The use of social media for increasing brand awareness is emerging rapidly and proves to be a powerful tool for the success of businesses. Entrepreneurs are able to have presence and decrease marketing costs by effectively advertising on social media, such as creating space on Facebook for instance. While social media positively impacts businesses and entrepreneurship, the digital divide refers to the exclusion of certain groups, especially those based in rural areas and townships, and those excluded from educational opportunities. These same groups are unable to efficiently respond to the nature and scope of the demands presented by the digital economy.
‘Township entrepreneurs’ unfortunately are not afforded equal opportunities to succeed in comparison to those based in more affluent suburbs and families. Nonetheless, entrepreneurs have the responsibility to continually innovate, adapt to challenges and find solutions to keep up with the modern changes.
Reimagining Leadership and Skills development
Businesses require different skillsets to maximize the benefits that come with technological advances. Customers desire to engage with brands differently, they want personalized and convenient experiences. To answer this call, a human-centered, people-focused leadership style will help to motivate employees and give the customers the experience they long for resulting in a thriving business – even in uncertain times.
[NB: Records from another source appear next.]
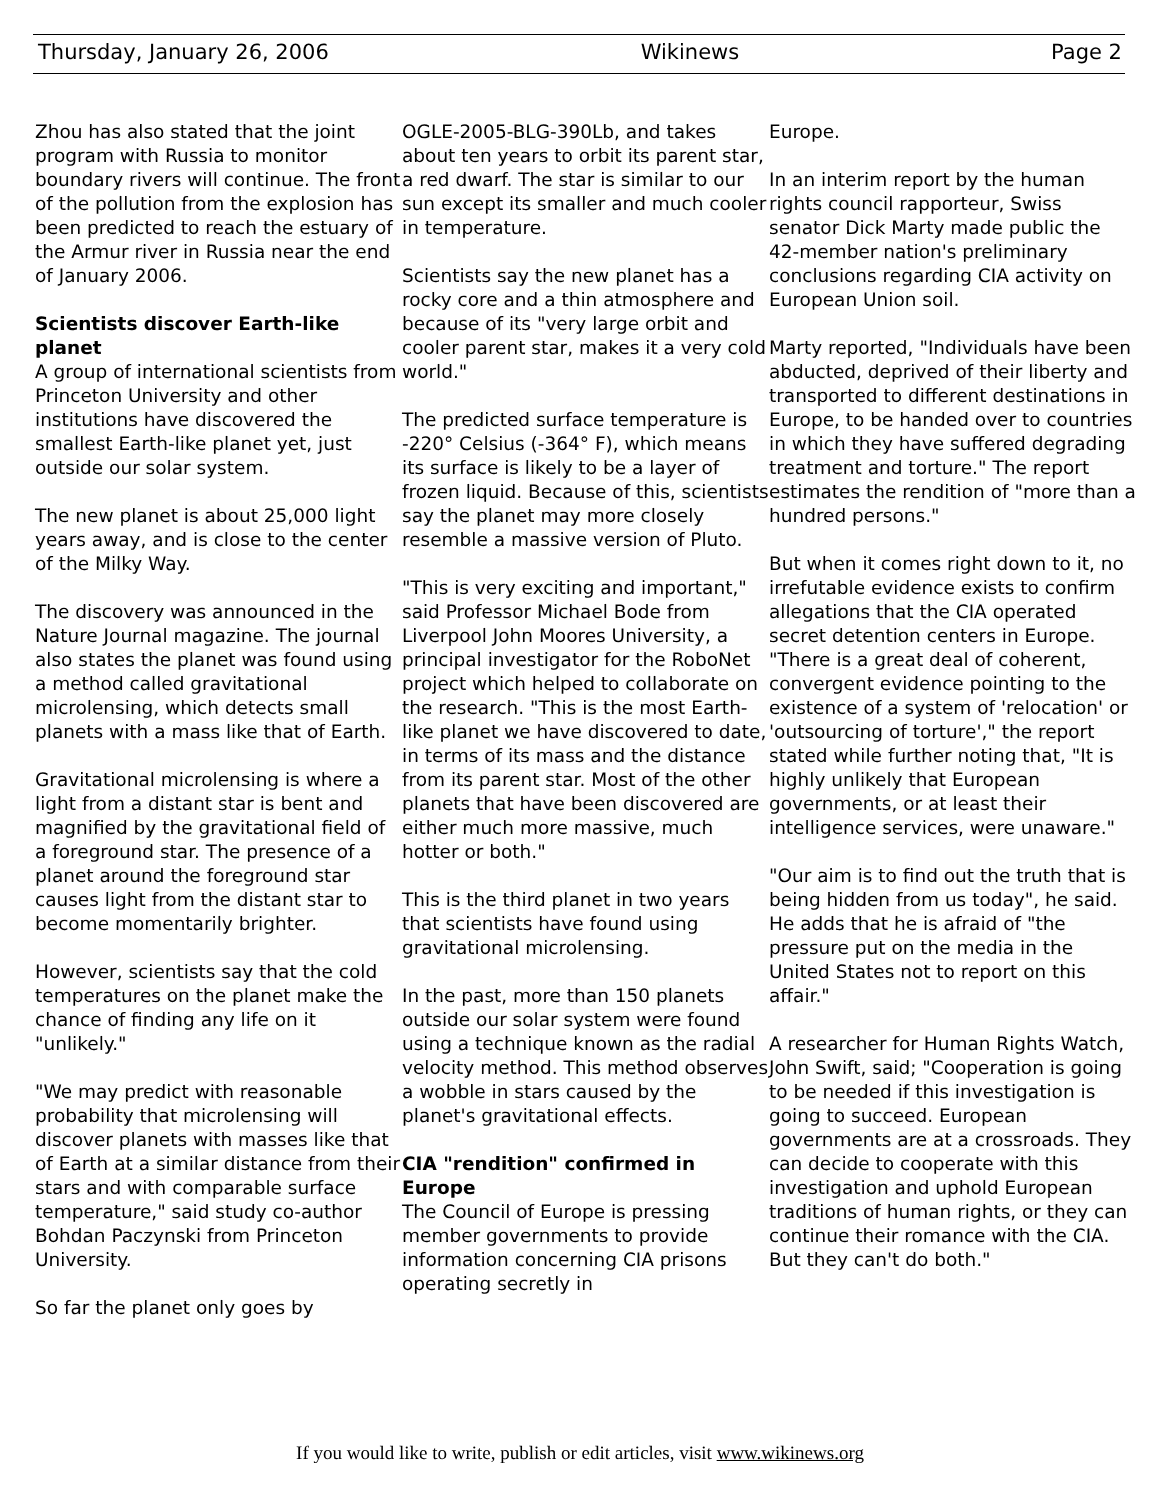Thursday, January 26, 2006 Wikinews Page 2
Zhou has also stated that the joint program with Russia to monitor boundary rivers will continue. The front of the pollution from the explosion has been predicted to reach the estuary of the Armur river in Russia near the end of January 2006.
Scientists discover Earth-like planet
A group of international scientists from Princeton University and other institutions have discovered the smallest Earth-like planet yet, just outside our solar system.
The new planet is about 25,000 light years away, and is close to the center of the Milky Way.
The discovery was announced in the Nature Journal magazine. The journal also states the planet was found using a method called gravitational microlensing, which detects small planets with a mass like that of Earth.
Gravitational microlensing is where a light from a distant star is bent and magnified by the gravitational field of a foreground star. The presence of a planet around the foreground star causes light from the distant star to become momentarily brighter.
However, scientists say that the cold temperatures on the planet make the chance of finding any life on it "unlikely."
"We may predict with reasonable probability that microlensing will discover planets with masses like that of Earth at a similar distance from their stars and with comparable surface temperature," said study co-author Bohdan Paczynski from Princeton University.
So far the planet only goes by
OGLE-2005-BLG-390Lb, and takes about ten years to orbit its parent star, a red dwarf. The star is similar to our sun except its smaller and much cooler in temperature.
Scientists say the new planet has a rocky core and a thin atmosphere and because of its "very large orbit and cooler parent star, makes it a very cold world."
The predicted surface temperature is -220° Celsius (-364° F), which means its surface is likely to be a layer of frozen liquid. Because of this, scientists say the planet may more closely resemble a massive version of Pluto.
"This is very exciting and important," said Professor Michael Bode from Liverpool John Moores University, a principal investigator for the RoboNet project which helped to collaborate on the research. "This is the most Earth-like planet we have discovered to date, in terms of its mass and the distance from its parent star. Most of the other planets that have been discovered are either much more massive, much hotter or both."
This is the third planet in two years that scientists have found using gravitational microlensing.
In the past, more than 150 planets outside our solar system were found using a technique known as the radial velocity method. This method observes a wobble in stars caused by the planet's gravitational effects.
CIA "rendition" confirmed in Europe
The Council of Europe is pressing member governments to provide information concerning CIA prisons operating secretly in
Europe.
In an interim report by the human rights council rapporteur, Swiss senator Dick Marty made public the 42-member nation's preliminary conclusions regarding CIA activity on European Union soil.
Marty reported, "Individuals have been abducted, deprived of their liberty and transported to different destinations in Europe, to be handed over to countries in which they have suffered degrading treatment and torture." The report estimates the rendition of "more than a hundred persons."
But when it comes right down to it, no irrefutable evidence exists to confirm allegations that the CIA operated secret detention centers in Europe. "There is a great deal of coherent, convergent evidence pointing to the existence of a system of 'relocation' or 'outsourcing of torture'," the report stated while further noting that, "It is highly unlikely that European governments, or at least their intelligence services, were unaware."
"Our aim is to find out the truth that is being hidden from us today", he said. He adds that he is afraid of "the pressure put on the media in the United States not to report on this affair."
A researcher for Human Rights Watch, John Swift, said; "Cooperation is going to be needed if this investigation is going to succeed. European governments are at a crossroads. They can decide to cooperate with this investigation and uphold European traditions of human rights, or they can continue their romance with the CIA. But they can't do both."
If you would like to write, publish or edit articles, visit www.wikinews.org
As machines are taking up some roles that were previously executed by humans, we need to focus on perfecting those activities that machines are unable to do: building deep long-lasting relationships which becomes the cornerstone of success in business. When planning to outmaneuver technological machines in the workplace, critical thinking – with the human touch – is the core skill that is required. Analysis, evaluation and continual improvement keep an organization one step ahead. Trends and changes are taken into consideration and deductions are made resulting in an informed direction for the organization.
It is crucial to note that while World Economic Forum Global Risks Report 2017 remains optimistic that interconnectivity and digitalization has the potential to raise income levels and improve the quality of life for all, it is clear that these benefits flow to a small group of more educated, more affluent and more linked to higher development.
Approximately one-third of the world’s population (2.4 billion) lack clean drinking water and safe sanitation while around one-sixth have no electricity. These groups have evidently missed out on the benefits of the past industrial revolutions that promised to positively affect lives. These excluded groups are mostly women in the informal sector who are uneducated, the poor who are predominately black. These people often reside in rural areas or townships.
While the digital revolution means that more than 3 billion people now have access to the internet to explore cryptocurrency, social media to build relationships, online shopping, researching, job hunting and keeping up with current news, more than half of the world’s population have never heard of the 4th Industrial Revolution.
There is an urgent need for both public and private leaders to ensure the quality access of the internet for all people. Education plays a pivotal role in ensuring that people are able to use the products and services offered by technology advancements. The private sector must offer certain services at no data cost and set up network hubs to assist in providing access to all. Lastly, civil society has a role to advocate and put pressure on both private and public leaders to bridge the digital divide. Movements such as #DataMustFall should continue gaining momentum and become more than just a hashtag.
Having entrepreneurs and companies that not only positively respond to technological advances but establish innovative ways of doing business, will propel the economy forward.